| Directions for this task |
Continue the passage about giving a gardening talk to a Guild, starting after its last sentence.

| Excerpted passage |
When I say I like this group, I really mean that I value their focus and attention. They asked questions about every plant, every design move-they followed my discussion.  I saw more than a few notes being taken.  Not that I think I have anything to say that warrants recording-no one knows better than me that the gardening world does not revolve around me. But I like when a meeting is convened where I am the speaker, that all of the attending parties take it seriously. Should you be serious, I have no end of time to talk gardening with you. 

This occasion made for more than I expected in return.  Almost every Guild member in attendance made it their business to talk to me individually.  Though I do not belong to any guild, each and every exchange with this group had something interesting going on.

| Information given |
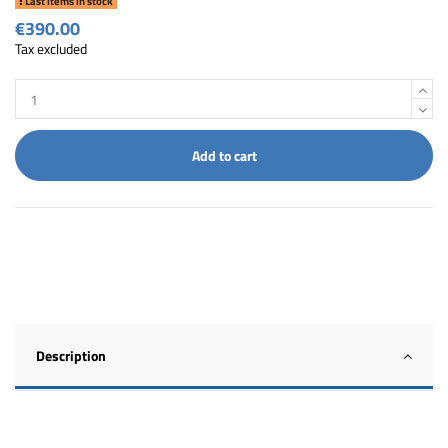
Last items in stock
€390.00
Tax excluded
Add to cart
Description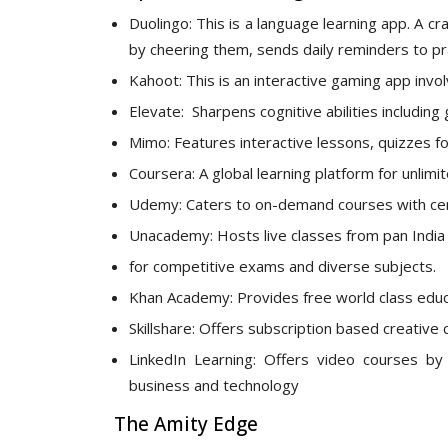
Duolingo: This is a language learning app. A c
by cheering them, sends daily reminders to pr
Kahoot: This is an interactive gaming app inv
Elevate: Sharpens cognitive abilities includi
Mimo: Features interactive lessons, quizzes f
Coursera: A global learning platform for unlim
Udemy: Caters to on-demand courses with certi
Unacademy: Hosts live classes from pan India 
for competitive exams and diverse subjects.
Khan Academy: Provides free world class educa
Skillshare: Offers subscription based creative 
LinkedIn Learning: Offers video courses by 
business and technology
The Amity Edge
---
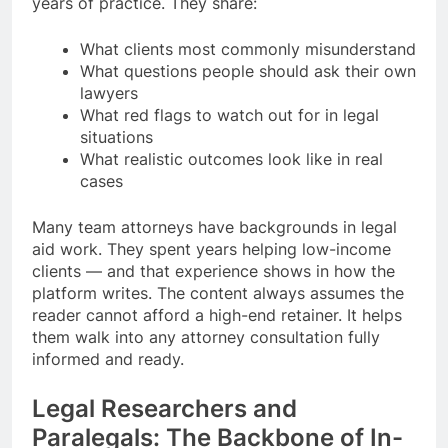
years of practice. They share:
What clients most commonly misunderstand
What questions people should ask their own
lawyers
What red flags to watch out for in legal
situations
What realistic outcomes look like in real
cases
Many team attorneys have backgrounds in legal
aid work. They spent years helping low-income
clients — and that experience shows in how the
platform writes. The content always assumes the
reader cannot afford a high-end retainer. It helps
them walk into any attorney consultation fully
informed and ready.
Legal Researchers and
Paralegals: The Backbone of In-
==
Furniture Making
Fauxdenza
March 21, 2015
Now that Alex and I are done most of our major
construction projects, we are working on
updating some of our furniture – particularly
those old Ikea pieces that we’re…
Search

| Written response |
This group of dedicated gardeners?  Truth be told, I think they are vastly more interesting than my landscape and garden.  My property was this day filled with voices-all different, all compelling.  Each individual with a story to tell, a pertinent question to ask, made me think.  No gorgeous landscape lives on beyond the patient and committed attention of the gardener in charge.   

Star, in her linen overalls, looks better than great against my Limelight hydrangeas. She is as serious and committed gardener as I have ever met.  This was her first visit to my garden; she seemed pleased.  Members of a guild-they are all different.  All individual.  But all after the same thing-a great garden.

Many thanks, all of you members of the Gardener’s Guild.  The two hours we spent together yesterday-loved it.